Exercise requirements -> Below are the records; copy each line in which "Việt" can be found.

Collected data:
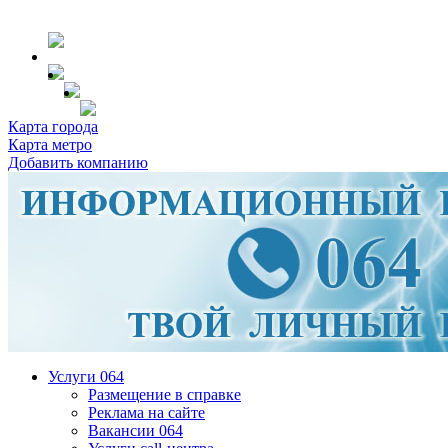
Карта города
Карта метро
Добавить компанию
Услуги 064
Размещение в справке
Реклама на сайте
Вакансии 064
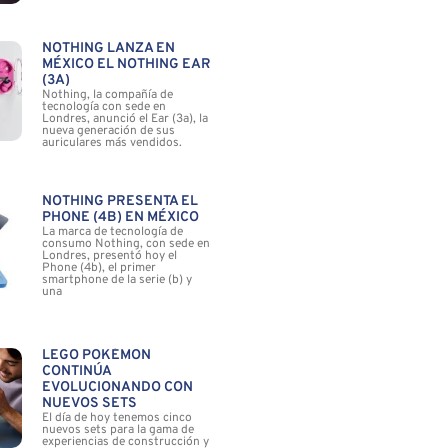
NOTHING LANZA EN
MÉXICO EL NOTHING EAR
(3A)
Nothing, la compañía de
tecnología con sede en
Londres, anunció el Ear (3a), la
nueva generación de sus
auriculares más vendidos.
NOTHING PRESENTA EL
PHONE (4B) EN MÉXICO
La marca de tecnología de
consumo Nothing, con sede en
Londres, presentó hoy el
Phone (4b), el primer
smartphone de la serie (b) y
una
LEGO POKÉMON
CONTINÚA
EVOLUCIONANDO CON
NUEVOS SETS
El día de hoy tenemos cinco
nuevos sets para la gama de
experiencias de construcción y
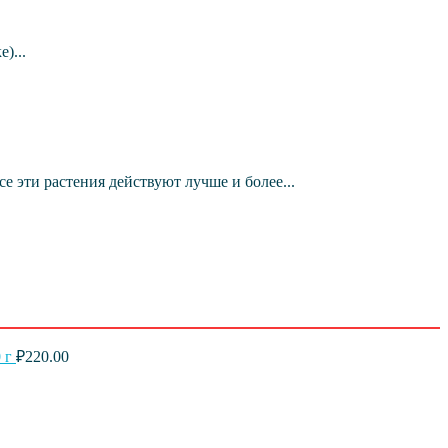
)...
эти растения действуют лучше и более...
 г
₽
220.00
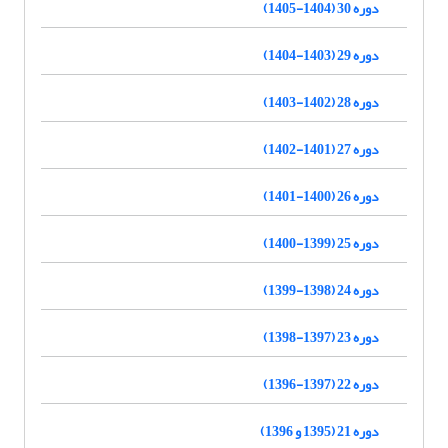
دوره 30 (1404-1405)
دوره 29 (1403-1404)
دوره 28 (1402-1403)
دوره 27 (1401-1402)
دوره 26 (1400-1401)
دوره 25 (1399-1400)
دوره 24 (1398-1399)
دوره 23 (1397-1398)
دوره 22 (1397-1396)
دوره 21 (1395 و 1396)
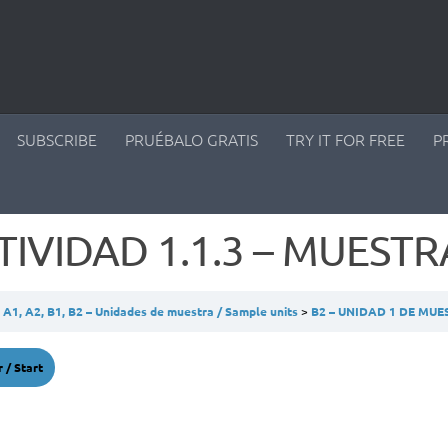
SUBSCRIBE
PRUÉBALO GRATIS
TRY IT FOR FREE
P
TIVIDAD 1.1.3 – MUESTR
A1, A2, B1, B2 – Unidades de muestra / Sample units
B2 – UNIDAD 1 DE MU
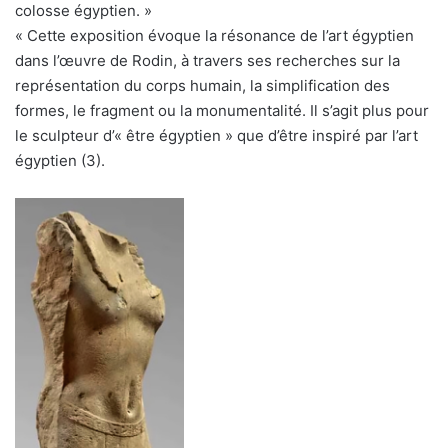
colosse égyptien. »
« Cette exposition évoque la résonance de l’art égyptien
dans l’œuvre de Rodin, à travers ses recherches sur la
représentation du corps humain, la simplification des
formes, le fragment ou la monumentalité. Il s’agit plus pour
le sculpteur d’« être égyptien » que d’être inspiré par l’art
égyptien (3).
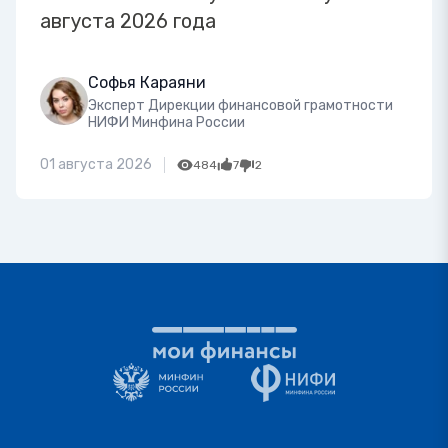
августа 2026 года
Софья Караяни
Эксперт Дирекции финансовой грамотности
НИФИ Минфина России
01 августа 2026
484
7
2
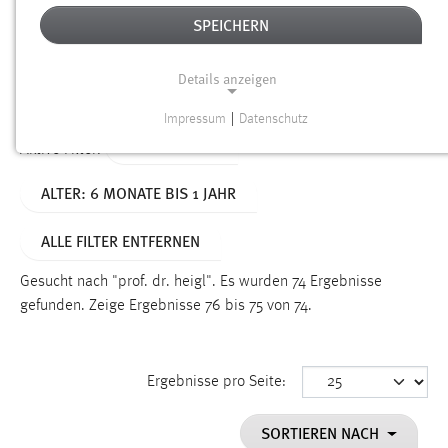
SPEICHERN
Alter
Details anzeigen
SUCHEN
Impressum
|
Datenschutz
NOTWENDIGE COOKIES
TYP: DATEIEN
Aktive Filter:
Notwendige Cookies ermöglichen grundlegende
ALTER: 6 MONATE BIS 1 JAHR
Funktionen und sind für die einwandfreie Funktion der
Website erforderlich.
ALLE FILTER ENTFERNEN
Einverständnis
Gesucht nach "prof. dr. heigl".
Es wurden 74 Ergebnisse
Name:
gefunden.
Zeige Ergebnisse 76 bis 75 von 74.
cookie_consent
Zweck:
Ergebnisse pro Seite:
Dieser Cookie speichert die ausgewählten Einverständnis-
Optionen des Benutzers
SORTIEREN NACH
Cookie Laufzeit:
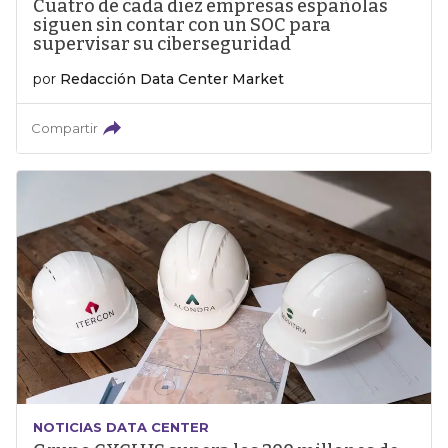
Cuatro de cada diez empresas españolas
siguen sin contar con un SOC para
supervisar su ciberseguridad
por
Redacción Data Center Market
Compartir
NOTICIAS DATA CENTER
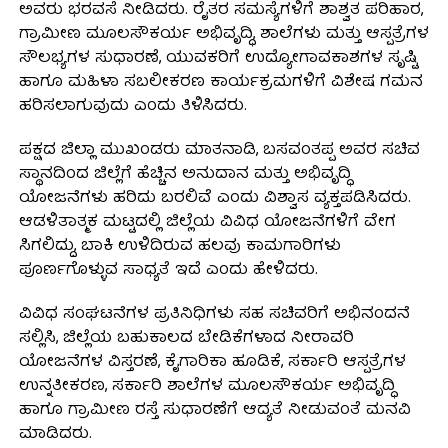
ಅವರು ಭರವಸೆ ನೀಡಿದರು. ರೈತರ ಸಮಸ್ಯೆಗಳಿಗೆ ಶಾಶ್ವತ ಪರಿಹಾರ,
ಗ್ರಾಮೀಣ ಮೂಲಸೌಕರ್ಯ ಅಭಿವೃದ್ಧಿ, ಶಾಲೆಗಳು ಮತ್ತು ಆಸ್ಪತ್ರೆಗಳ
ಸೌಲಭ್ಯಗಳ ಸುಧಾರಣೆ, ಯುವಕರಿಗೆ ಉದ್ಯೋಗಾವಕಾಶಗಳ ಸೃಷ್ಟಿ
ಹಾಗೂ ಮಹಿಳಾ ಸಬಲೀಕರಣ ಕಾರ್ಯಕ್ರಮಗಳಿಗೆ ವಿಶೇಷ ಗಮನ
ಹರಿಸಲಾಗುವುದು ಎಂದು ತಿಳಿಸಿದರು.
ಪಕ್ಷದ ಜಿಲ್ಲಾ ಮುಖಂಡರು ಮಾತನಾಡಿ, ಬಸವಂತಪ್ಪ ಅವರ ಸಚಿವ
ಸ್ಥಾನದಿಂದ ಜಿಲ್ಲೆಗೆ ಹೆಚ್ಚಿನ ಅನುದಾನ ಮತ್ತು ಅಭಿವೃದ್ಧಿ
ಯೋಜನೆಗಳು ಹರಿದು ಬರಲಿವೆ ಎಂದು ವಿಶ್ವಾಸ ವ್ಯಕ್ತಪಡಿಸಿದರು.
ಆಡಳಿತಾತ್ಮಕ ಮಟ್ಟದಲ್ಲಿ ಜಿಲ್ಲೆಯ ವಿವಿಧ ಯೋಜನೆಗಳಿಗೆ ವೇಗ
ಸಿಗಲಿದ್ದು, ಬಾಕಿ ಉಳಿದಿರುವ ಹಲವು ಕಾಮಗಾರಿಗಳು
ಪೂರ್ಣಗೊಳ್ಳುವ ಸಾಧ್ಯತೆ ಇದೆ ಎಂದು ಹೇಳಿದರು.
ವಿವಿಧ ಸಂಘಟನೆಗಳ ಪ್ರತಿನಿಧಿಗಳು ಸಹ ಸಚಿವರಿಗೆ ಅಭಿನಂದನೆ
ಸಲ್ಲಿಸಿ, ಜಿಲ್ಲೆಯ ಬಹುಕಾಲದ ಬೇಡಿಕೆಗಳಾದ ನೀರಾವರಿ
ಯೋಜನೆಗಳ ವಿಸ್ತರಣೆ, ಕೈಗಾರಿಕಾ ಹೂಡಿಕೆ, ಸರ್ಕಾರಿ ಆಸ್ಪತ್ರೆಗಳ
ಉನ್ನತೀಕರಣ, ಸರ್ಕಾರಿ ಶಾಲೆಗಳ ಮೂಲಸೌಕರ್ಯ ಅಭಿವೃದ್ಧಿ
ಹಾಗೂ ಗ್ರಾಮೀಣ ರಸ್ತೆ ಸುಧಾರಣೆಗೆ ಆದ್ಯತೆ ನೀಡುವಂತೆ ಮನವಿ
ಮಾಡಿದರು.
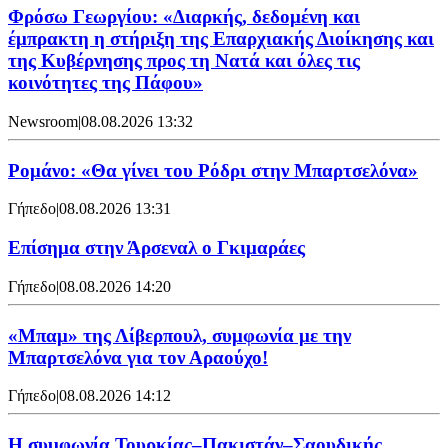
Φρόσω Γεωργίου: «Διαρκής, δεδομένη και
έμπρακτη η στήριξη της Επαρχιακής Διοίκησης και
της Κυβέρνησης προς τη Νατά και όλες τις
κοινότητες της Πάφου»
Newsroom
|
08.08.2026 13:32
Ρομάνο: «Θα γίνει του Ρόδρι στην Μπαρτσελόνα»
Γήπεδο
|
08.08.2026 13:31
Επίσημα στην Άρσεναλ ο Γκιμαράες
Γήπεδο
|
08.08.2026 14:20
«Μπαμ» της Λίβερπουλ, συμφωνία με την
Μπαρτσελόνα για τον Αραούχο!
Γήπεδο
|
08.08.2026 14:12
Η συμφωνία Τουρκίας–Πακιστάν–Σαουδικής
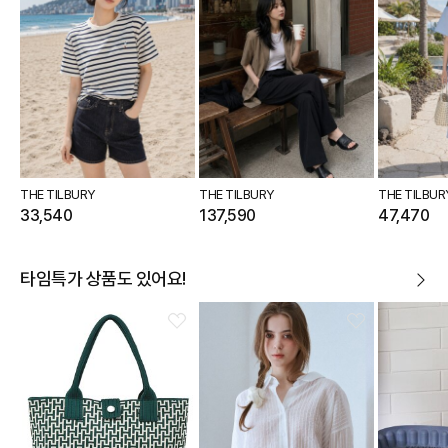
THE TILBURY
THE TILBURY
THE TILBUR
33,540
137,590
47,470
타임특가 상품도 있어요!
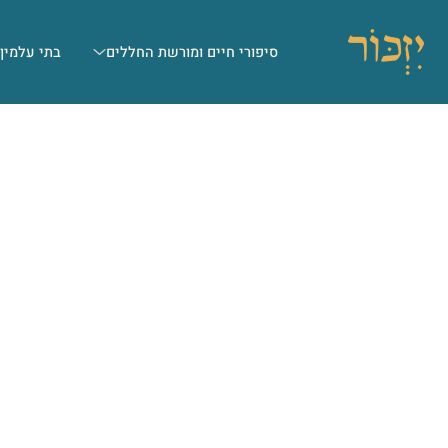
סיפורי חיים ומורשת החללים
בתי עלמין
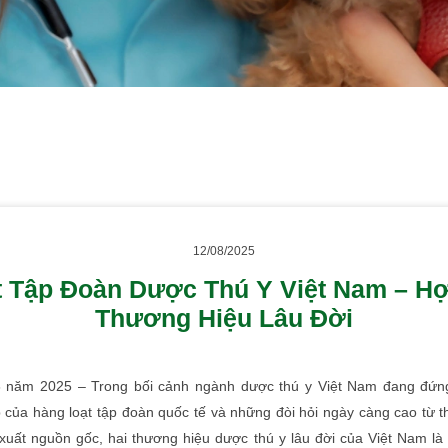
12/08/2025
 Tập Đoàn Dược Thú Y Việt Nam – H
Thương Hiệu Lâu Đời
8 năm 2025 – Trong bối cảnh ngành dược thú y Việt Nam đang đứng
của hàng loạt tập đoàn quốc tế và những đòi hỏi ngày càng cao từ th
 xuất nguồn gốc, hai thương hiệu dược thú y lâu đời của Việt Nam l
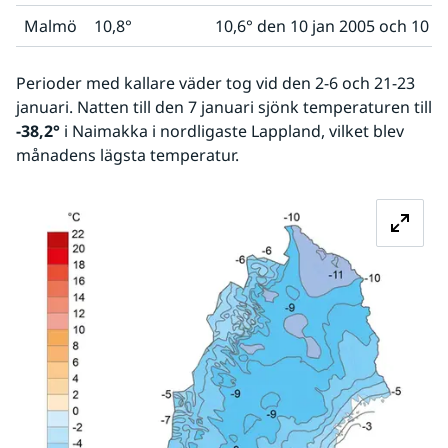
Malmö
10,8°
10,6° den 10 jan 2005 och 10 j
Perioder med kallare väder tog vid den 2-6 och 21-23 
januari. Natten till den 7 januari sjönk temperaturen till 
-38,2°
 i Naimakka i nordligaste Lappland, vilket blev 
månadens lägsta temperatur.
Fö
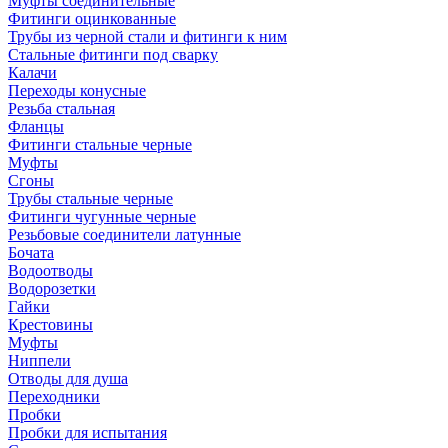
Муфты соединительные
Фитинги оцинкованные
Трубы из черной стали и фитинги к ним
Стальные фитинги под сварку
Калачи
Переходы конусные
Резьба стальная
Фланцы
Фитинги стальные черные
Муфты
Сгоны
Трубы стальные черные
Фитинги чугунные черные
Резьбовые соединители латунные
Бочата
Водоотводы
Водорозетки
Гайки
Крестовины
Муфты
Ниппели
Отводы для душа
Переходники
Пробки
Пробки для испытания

Written answer ->
 Tập Đoàn Dược Thú Y Việt Nam – H
8 năm 2025 – Trong bối cảnh ngành dược thú y Việt Nam đang đứng
 xuất nguồn gốc, hai thương hiệu dược thú y lâu đời của Việt Nam l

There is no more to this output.